TASKS AND EXERCISES:
a - In the cannabinoid agonist article header, which institution is listed at the Shanghai postal code 201203?
b - Extend the cannabinoid agonist article header, picking up after its final line.

SOURCE TEXT:
Development of Quinazoline/Pyrimidine-2,4(1 H,3 H)-diones as Agonists of Cannabinoid Receptor Type 2

Hai-Yan Qian; Zhi-Long Wang; You-Lu Pan; Li-Li Chen; Xin Xie; Jian-Zhong Chen

doi:10.1021/acsmedchemlett.7b00007

Development of Quinazoline/Pyrimidine-2,4(1 H,3 H)-diones as Agonists of Cannabinoid Receptor Type 2

ACS Med Chem Lett. 2017 May 1;8(6):678-681. doi: 10.1021/acsmedchemlett.7b00007. eCollection 2017 Jun 8.

Authors

Hai-Yan Qian¹, Zhi-Long Wang², You-Lu Pan¹, Li-Li Chen¹, Xin Xie², Jian-Zhong Chen¹

Affiliations

¹ College of Pharmaceutical Sciences, Zhejiang University, Hangzhou, Zhejiang 310058, P. R. China.
² CAS Key Laboratory of Receptor Research, National Center for Drug Screening, Shanghai Institute of Materia Medica, Chinese Academy of Sciences, Shanghai 201203, P. R. China.

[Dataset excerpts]
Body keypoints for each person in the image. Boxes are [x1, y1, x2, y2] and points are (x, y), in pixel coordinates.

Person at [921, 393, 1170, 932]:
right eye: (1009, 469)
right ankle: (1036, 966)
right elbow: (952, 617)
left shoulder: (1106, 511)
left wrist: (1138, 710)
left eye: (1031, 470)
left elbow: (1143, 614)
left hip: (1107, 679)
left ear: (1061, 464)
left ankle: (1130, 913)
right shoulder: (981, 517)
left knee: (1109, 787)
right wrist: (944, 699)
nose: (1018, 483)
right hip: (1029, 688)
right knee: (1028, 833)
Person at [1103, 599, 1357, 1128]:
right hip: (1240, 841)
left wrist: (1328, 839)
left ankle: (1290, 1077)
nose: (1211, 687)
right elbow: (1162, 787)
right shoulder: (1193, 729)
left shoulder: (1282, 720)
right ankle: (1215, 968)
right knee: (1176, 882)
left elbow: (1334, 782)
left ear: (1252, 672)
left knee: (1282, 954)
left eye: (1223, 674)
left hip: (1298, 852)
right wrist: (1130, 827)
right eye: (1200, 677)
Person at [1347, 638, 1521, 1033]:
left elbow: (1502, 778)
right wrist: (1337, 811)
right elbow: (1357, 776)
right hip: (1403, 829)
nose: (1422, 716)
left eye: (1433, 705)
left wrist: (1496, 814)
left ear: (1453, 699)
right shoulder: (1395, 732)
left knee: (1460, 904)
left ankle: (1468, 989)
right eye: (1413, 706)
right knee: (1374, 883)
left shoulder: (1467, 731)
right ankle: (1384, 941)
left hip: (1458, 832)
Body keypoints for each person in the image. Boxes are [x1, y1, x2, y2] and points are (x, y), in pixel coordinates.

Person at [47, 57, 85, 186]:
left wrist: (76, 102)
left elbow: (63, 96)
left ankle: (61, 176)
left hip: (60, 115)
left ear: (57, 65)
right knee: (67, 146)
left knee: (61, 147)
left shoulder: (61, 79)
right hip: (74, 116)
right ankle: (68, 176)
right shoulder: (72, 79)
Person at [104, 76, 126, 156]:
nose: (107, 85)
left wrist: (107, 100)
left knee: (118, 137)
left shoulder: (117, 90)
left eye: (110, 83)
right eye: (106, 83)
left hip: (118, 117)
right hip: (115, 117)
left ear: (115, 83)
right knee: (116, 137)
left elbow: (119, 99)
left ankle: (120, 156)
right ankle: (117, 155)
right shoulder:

ANSWERS BY TASK:
a - The Shanghai Institute of Materia Medica, Chinese Academy of Sciences.

b -
Abstract

Starting from a prototypical structure 1, we describe our efforts to design and obtain novel quinazoline/pyrimidine-2,4(1H,3H)-diones with high CB2 agonist potency and selectivity as well as improved physicochemical characteristics, mainly hydrophilicity. The most potent and selective CB2 agonists, 8 and 36, in this series were also endowed with lower logP values than that of GW842166X and lead compound 1. These derivatives appear to be promising lead compounds for the development of future CB2 agonists.

Keywords: CB2 agonist; Cannabinoid receptors; molecular modeling; structure−activity relationship.